Assignment: Without copying the images, write out all the entries below verbatim.

Exercise data:

^^^^^^^^

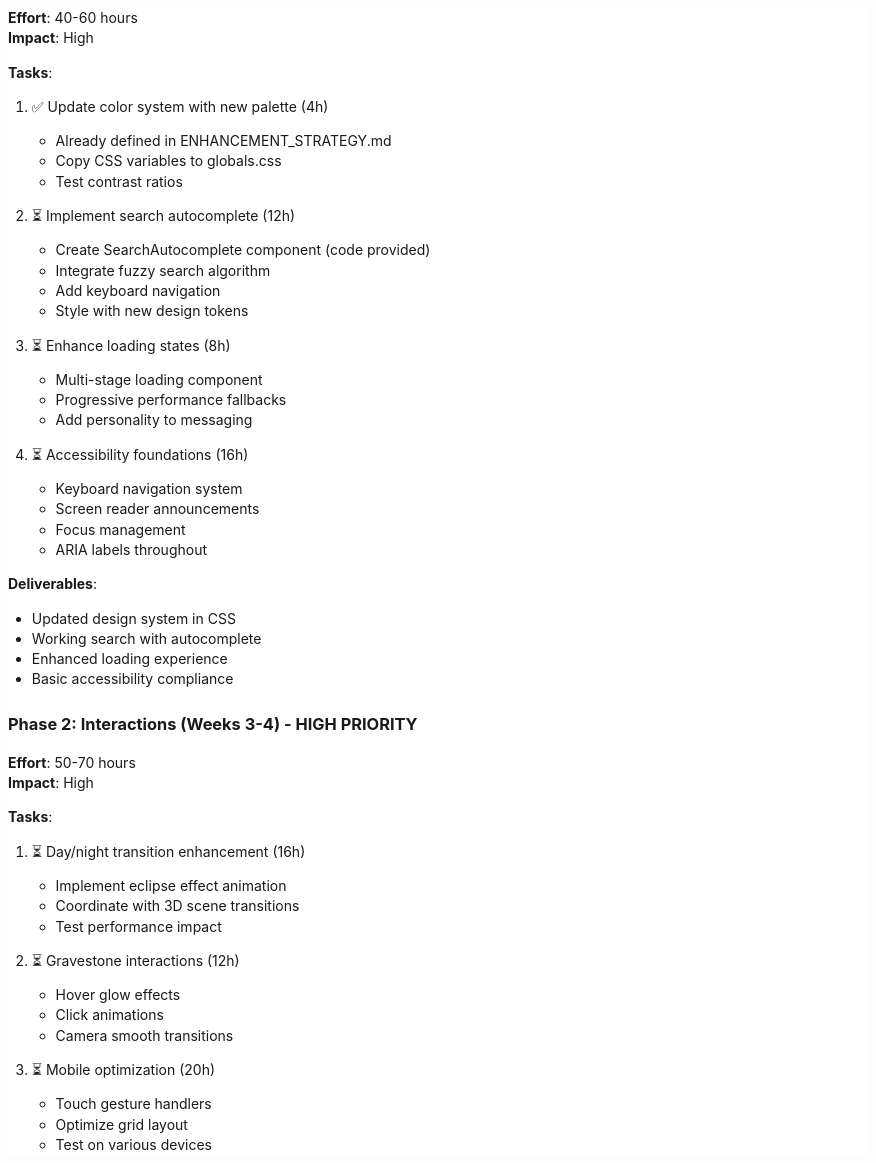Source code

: **Effort**: 40-60 hours  
**Impact**: High

**Tasks**:

1. ✅ Update color system with new palette (4h)

   - Already defined in ENHANCEMENT_STRATEGY.md
   - Copy CSS variables to globals.css
   - Test contrast ratios

2. ⏳ Implement search autocomplete (12h)

   - Create SearchAutocomplete component (code provided)
   - Integrate fuzzy search algorithm
   - Add keyboard navigation
   - Style with new design tokens

3. ⏳ Enhance loading states (8h)

   - Multi-stage loading component
   - Progressive performance fallbacks
   - Add personality to messaging

4. ⏳ Accessibility foundations (16h)
   - Keyboard navigation system
   - Screen reader announcements
   - Focus management
   - ARIA labels throughout

**Deliverables**:

- Updated design system in CSS
- Working search with autocomplete
- Enhanced loading experience
- Basic accessibility compliance

### Phase 2: Interactions (Weeks 3-4) - HIGH PRIORITY

**Effort**: 50-70 hours  
**Impact**: High

**Tasks**:

1. ⏳ Day/night transition enhancement (16h)

   - Implement eclipse effect animation
   - Coordinate with 3D scene transitions
   - Test performance impact

2. ⏳ Gravestone interactions (12h)

   - Hover glow effects
   - Click animations
   - Camera smooth transitions

3. ⏳ Mobile optimization (20h)
   - Touch gesture handlers
   - Optimize grid layout
   - Test on various devices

^^^^^^^^

Exercise response:
Source code

: **Effort**: 40-60 hours  
**Impact**: High

**Tasks**:

1. ✅ Update color system with new palette (4h)

   - Already defined in ENHANCEMENT_STRATEGY.md
   - Copy CSS variables to globals.css
   - Test contrast ratios

2. ⏳ Implement search autocomplete (12h)

   - Create SearchAutocomplete component (code provided)
   - Integrate fuzzy search algorithm
   - Add keyboard navigation
   - Style with new design tokens

3. ⏳ Enhance loading states (8h)

   - Multi-stage loading component
   - Progressive performance fallbacks
   - Add personality to messaging

4. ⏳ Accessibility foundations (16h)
   - Keyboard navigation system
   - Screen reader announcements
   - Focus management
   - ARIA labels throughout

**Deliverables**:

- Updated design system in CSS
- Working search with autocomplete
- Enhanced loading experience
- Basic accessibility compliance

### Phase 2: Interactions (Weeks 3-4) - HIGH PRIORITY

**Effort**: 50-70 hours  
**Impact**: High

**Tasks**:

1. ⏳ Day/night transition enhancement (16h)

   - Implement eclipse effect animation
   - Coordinate with 3D scene transitions
   - Test performance impact

2. ⏳ Gravestone interactions (12h)

   - Hover glow effects
   - Click animations
   - Camera smooth transitions

3. ⏳ Mobile optimization (20h)
   - Touch gesture handlers
   - Optimize grid layout
   - Test on various devices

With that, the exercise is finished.